Given the power of the RCM process and the speed with which it can produce results, the final questions concern how and by whom it should be applied. Most people tend to believe that the equipment supplier is in the best position to provide a viable maintenance programme for his equipment. However, no supplier - indeed no outsider - can possibly appreciated all the unique features of the user's business which will affect the machine throughout its life, nor can they fully appreciate all the ways in which the failure of their equipment might affect the users business. This means that although the supplier can - and in the case of new equipment, should play a part in developing such a programme, there is no way that he can do it all.
In practice, the organisations which have derived the most value from the RCM process are those which have developed the capability to apply it themselves. They do so using multi-disciplinary teams of people trained to use RCM under the guidance of even more highly trained individuals known as RCM facilitators. These teams usually include members of the operations department, because they understand most clearly what the equipment is to be used for and what the consequences are if it fails. The equipment users are the 'customers’ of the maintenance department, and it is wholly in keeping with all the principles of Total Quality that the customers should be involved in specifying the kind service they expect. The teams also include members of the maintenance function, because they tend to have the clearest understanding of what fails and what can be done to prevent or repair it.
Getting members of operations and maintenance departments to apply RCM together in this way not only ensures that the 'best' maintenance programme is drawn up with all the available information. It also causes two notoriously hostile sections of the business to start working together as a team to fulfill common, clearly understood objectives. This feature of RCM alone is causing it to be widely adopted by some of the world's largest multinational manufacturing organisations.
RCM is transforming the world of industrial maintenance from what is often seen as an expensive and erratic drain on resources, into truly proactive contributor to world-class manufacturing excellence.
-- -- --
▸ **What you need to do**: In the passage on RCM, rewrite everything from "Getting members of" down to "multinational manufacturing organisations.", changing "notoriously hostile" to "traditionally separate".
-- -- --
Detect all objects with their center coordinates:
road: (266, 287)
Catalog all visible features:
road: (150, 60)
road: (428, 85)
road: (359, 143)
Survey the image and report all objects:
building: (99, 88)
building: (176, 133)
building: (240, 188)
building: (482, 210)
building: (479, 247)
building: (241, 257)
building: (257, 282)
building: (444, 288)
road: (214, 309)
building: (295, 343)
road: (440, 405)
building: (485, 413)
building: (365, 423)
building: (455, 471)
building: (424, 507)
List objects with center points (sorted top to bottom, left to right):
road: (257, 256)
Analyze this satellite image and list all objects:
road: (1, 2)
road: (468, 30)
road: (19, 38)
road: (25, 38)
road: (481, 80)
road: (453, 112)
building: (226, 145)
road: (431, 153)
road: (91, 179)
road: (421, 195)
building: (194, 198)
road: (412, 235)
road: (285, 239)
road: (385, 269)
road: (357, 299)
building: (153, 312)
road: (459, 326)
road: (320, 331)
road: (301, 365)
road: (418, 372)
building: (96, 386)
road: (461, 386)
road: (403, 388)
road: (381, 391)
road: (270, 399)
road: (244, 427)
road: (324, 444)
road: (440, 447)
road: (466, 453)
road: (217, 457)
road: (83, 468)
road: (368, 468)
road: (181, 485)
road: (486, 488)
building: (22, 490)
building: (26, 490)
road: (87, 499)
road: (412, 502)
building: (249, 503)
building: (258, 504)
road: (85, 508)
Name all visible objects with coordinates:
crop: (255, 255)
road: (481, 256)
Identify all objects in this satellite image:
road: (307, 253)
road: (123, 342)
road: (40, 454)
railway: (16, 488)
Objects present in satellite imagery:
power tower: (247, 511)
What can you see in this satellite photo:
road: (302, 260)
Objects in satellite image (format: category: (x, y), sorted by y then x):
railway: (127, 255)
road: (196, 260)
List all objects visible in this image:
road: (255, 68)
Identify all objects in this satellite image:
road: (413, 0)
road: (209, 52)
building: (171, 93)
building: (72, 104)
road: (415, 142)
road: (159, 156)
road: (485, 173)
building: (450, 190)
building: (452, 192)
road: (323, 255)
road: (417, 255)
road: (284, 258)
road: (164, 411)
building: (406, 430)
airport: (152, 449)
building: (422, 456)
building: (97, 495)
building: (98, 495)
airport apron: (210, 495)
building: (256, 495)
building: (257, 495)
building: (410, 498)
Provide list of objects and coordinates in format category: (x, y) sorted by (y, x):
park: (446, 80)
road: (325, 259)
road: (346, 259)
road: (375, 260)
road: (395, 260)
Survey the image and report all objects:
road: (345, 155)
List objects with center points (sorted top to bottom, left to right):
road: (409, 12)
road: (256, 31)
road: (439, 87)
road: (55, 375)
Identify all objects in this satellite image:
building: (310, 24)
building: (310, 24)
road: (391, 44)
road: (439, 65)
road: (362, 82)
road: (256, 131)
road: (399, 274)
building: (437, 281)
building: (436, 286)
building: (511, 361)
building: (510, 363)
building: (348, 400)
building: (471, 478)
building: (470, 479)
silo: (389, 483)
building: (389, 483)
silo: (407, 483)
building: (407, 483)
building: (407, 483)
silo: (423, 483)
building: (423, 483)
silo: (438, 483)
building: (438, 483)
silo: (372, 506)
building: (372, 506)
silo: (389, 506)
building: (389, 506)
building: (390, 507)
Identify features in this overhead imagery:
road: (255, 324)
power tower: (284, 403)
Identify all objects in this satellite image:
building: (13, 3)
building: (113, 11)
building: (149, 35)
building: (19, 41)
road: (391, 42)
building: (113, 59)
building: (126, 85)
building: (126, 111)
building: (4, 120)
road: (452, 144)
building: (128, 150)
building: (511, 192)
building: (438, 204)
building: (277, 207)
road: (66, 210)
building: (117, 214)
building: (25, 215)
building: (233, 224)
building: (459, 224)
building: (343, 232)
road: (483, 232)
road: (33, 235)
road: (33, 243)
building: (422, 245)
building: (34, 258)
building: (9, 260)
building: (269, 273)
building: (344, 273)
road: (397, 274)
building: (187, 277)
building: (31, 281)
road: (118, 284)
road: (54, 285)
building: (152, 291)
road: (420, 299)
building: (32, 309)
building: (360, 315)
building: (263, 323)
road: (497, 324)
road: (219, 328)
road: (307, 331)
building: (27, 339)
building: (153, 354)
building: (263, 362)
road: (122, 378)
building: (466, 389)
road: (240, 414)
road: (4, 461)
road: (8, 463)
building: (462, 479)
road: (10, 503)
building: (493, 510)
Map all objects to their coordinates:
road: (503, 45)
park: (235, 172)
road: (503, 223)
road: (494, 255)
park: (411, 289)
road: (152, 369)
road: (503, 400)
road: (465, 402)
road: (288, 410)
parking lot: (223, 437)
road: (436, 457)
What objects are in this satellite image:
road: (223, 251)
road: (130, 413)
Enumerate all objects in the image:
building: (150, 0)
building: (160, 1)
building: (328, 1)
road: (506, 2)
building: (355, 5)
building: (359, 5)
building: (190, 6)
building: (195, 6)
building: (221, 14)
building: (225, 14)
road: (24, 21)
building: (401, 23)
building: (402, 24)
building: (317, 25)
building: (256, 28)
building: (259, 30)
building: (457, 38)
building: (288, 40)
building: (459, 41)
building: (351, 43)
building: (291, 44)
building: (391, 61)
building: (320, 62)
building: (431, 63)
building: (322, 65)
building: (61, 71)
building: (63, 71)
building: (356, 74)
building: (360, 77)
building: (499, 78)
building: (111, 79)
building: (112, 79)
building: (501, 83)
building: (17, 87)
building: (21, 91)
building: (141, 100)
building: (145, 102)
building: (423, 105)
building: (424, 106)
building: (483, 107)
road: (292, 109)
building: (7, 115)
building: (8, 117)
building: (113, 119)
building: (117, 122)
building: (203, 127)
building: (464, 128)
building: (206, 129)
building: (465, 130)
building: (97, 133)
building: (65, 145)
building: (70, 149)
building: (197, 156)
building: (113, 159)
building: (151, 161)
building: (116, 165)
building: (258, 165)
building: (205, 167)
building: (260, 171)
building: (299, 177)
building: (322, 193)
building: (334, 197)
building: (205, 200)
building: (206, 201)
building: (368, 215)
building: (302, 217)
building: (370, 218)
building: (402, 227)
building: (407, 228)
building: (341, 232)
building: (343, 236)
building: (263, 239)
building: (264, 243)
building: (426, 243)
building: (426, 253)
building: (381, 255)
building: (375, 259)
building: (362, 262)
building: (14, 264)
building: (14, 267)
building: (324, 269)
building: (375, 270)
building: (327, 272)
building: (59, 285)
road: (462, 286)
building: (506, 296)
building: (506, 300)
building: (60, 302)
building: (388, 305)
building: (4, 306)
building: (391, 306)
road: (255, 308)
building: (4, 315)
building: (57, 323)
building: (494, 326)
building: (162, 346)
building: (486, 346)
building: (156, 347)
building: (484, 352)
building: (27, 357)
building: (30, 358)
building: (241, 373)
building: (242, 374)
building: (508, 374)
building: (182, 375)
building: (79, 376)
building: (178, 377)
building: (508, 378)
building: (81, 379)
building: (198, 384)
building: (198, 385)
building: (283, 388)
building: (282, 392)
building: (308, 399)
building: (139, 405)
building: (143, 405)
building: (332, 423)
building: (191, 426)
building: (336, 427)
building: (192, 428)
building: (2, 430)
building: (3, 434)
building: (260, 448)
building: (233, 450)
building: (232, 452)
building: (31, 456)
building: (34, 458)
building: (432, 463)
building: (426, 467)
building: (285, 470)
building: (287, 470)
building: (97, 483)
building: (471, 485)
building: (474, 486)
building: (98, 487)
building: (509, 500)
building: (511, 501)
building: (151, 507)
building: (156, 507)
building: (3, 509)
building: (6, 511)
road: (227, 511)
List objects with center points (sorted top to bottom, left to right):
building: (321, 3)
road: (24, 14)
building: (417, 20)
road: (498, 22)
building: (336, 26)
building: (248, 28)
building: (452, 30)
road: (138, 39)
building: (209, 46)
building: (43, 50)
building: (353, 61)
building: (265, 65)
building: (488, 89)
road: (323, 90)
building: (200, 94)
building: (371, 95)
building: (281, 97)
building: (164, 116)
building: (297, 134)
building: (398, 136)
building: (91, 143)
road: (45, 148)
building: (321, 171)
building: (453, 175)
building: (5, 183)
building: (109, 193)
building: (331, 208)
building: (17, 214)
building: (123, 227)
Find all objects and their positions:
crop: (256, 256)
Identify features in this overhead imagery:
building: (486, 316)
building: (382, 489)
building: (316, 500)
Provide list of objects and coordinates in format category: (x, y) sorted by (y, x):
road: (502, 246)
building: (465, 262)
-- -- --
▸ **Correct output**:
Getting members of operations and maintenance departments to apply RCM together in this way not only ensures that the 'best' maintenance programme is drawn up with all the available information. It also causes two traditionally separate sections of the business to start working together as a team to fulfill common, clearly understood objectives. This feature of RCM alone is causing it to be widely adopted by some of the world's largest multinational manufacturing organisations.